I judge my drunkenness on my brickbreaker playing skills. I'm winning. Suck it.
i woke up to the sound of my roommate climbing onto my desk mumbling that she was going to bed
Eberyones makin fun of me cuz I found a snail and caught him and put him in a bocks for u
Well Im currently dressed up as batman raiding frat houses for booze
I forgot if I was chewing my gum or my tongue
I think I'm just gonna be a cat and wear slutty black clothes with some eyeliner on my face and pretend my ears got stolen by a drunk guy
Cooked breakfast with his mom this morning...I'm like the housewife of one night stands
Woke up to the UT campus police fishing my boxers out of the university pool, guess it was a good night.
What eyeshadow color says "yes I am at the dentist, and yes I am hungover please don't judge my life choices"

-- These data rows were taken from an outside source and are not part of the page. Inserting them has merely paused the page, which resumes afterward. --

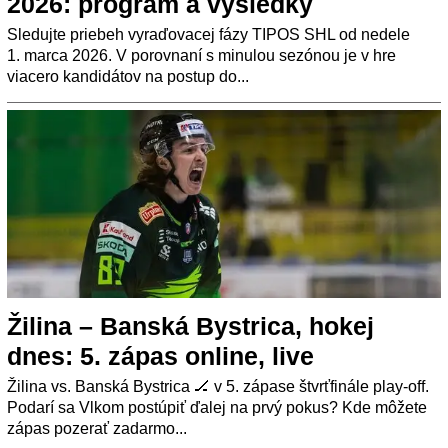
2026: program a výsledky
Sledujte priebeh vyraďovacej fázy TIPOS SHL od nedele
1. marca 2026. V porovnaní s minulou sezónou je v hre
viacero kandidátov na postup do...
Žilina – Banská Bystrica, hokej
dnes: 5. zápas online, live
Žilina vs. Banská Bystrica 🏒 v 5. zápase štvrťfinále play-off.
Podarí sa Vlkom postúpiť ďalej na prvý pokus? Kde môžete
zápas pozerať zadarmo...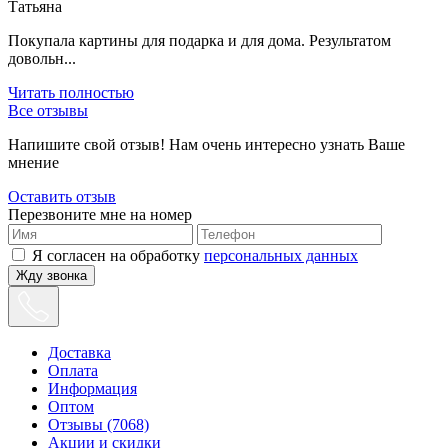
Татьяна
Покупала картины для подарка и для дома. Результатом
довольн...
Читать полностью
Все отзывы
Напишите свой отзыв! Нам очень интересно узнать Ваше
мнение
Оставить отзыв
Перезвоните мне на номер
Я согласен на обработку
персональных данных
Жду звонка
Доставка
Оплата
Информация
Оптом
Отзывы (7068)
Акции и скидки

maybe facebook could make a notification like "someone tagged a photo of that guy you used to bang and still think is really hot with his shirt off"
Just sitting here contemplating the meaning of life.

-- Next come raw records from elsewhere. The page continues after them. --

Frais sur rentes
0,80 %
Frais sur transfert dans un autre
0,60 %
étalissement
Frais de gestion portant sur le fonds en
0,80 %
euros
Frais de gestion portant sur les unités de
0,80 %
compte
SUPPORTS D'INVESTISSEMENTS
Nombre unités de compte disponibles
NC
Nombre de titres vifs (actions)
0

So you're drunk waiting for the bus.
It was great. He never spoke.
That's not why it was great, just that's all I remember.
IT'S FUCKING BABY SEASON ON FACEBOOK. MY VAGINA WANTS TO THROW UP
He showed up at 1:10AM covered in mud and vomit, wearing a headband that said victory in Japanese. I WANT PICS.
Say whatever the fuck you want about me, but leave my deceased cat out of it.